Exercise objective:
Any picture in the data below should be skipped, while every line is repeated exactly.

Exercise data:
______________________________
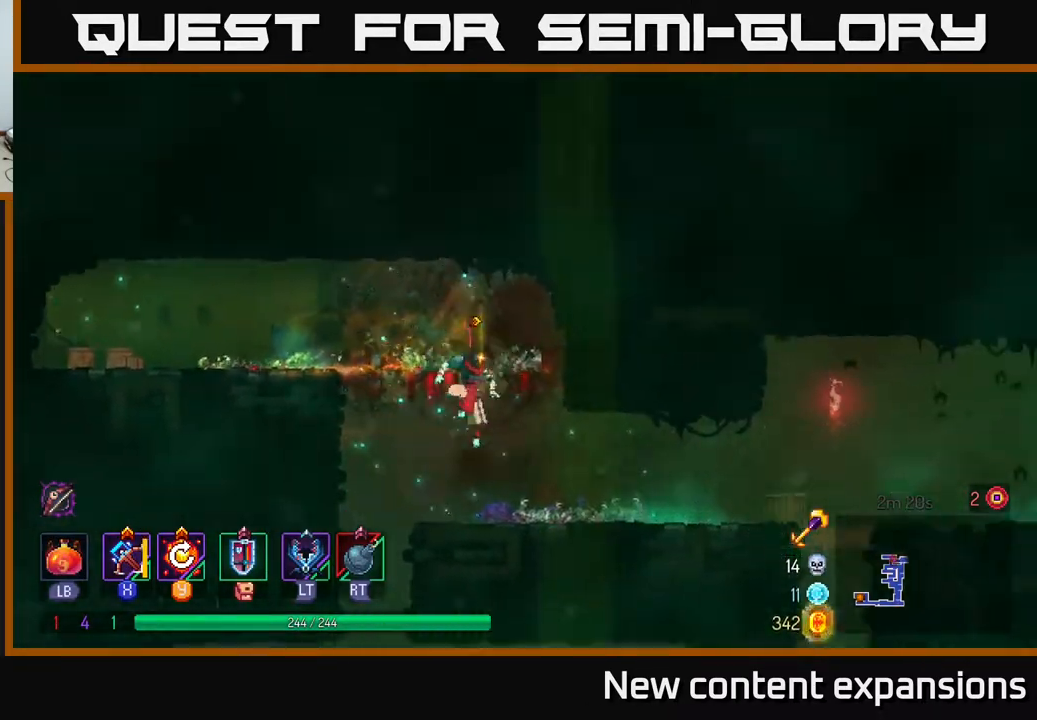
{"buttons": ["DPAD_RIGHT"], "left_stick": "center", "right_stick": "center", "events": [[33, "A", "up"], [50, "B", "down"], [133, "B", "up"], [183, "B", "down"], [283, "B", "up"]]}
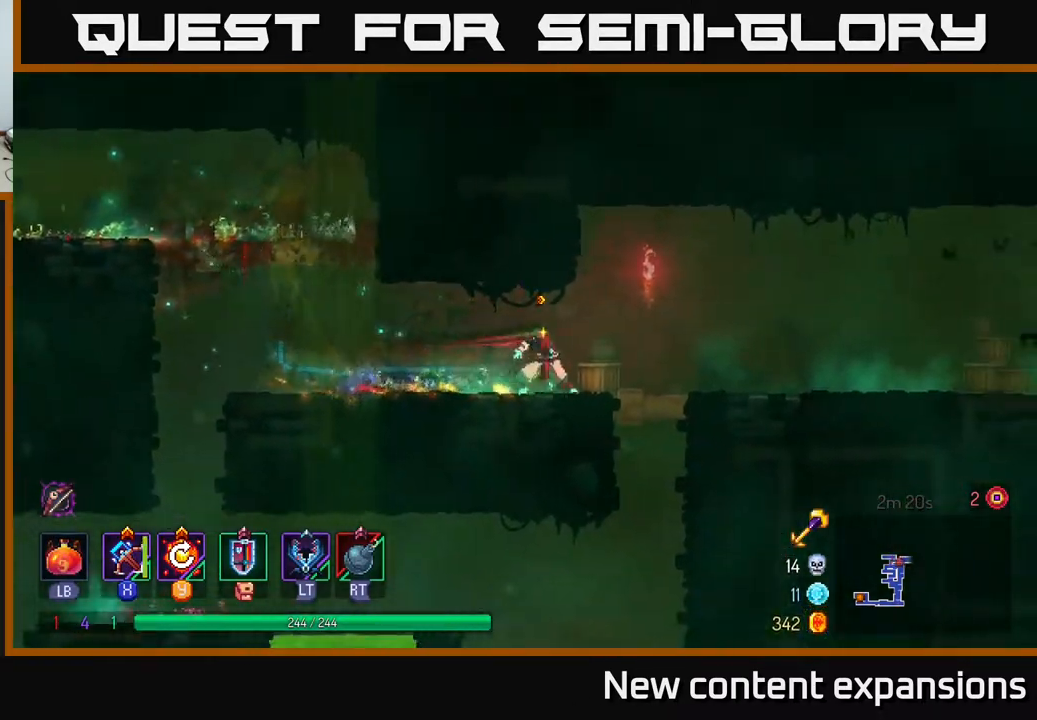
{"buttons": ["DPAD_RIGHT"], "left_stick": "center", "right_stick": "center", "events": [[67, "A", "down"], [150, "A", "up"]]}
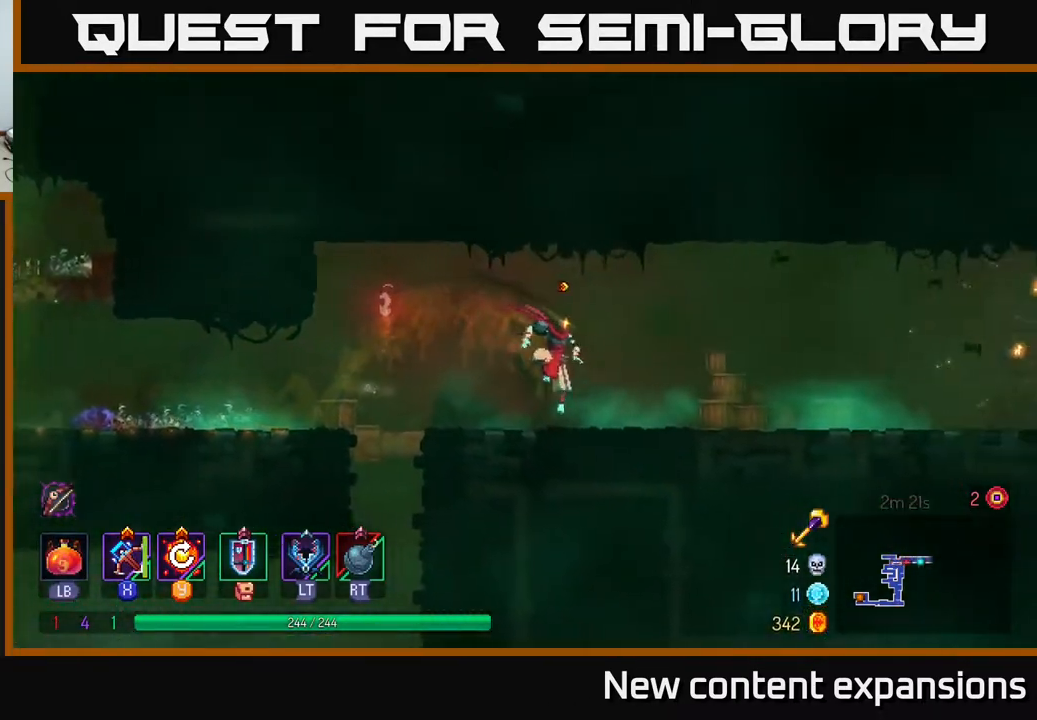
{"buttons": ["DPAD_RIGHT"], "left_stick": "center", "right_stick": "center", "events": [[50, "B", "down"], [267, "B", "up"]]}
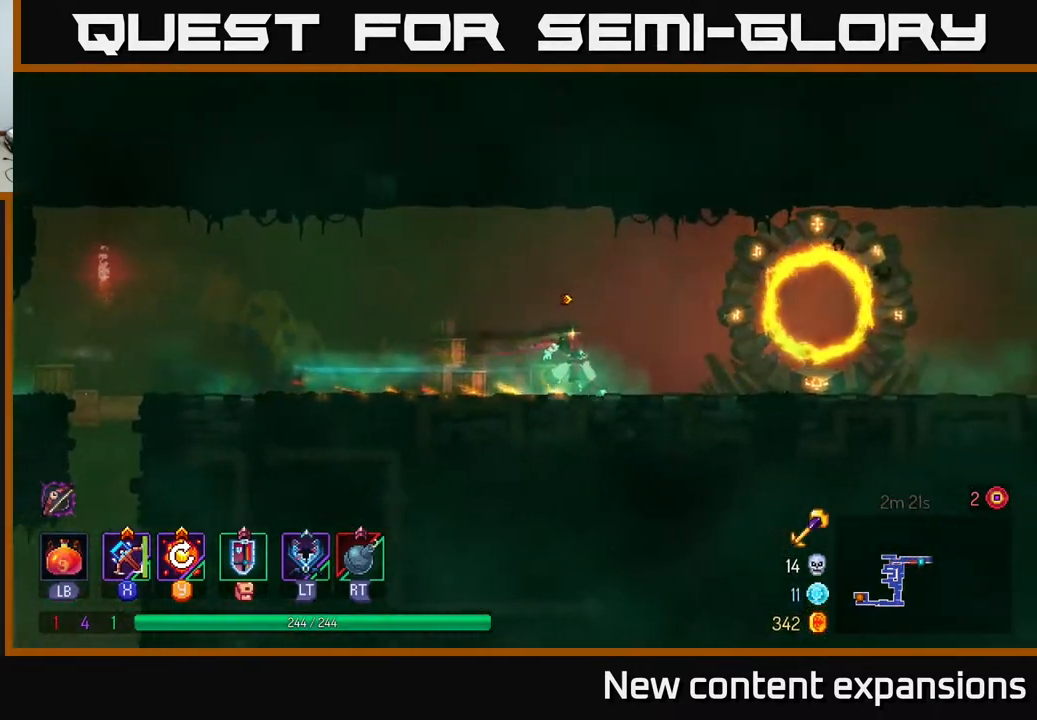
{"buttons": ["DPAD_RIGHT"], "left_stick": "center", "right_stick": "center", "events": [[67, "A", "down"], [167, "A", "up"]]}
______________________________
Solution below:
{"buttons": ["DPAD_RIGHT"], "left_stick": "center", "right_stick": "center", "events": [[33, "A", "up"], [50, "B", "down"], [133, "B", "up"], [183, "B", "down"], [283, "B", "up"]]}
{"buttons": ["DPAD_RIGHT"], "left_stick": "center", "right_stick": "center", "events": [[67, "A", "down"], [150, "A", "up"]]}
{"buttons": ["DPAD_RIGHT"], "left_stick": "center", "right_stick": "center", "events": [[50, "B", "down"], [267, "B", "up"]]}
{"buttons": ["DPAD_RIGHT"], "left_stick": "center", "right_stick": "center", "events": [[67, "A", "down"], [167, "A", "up"]]}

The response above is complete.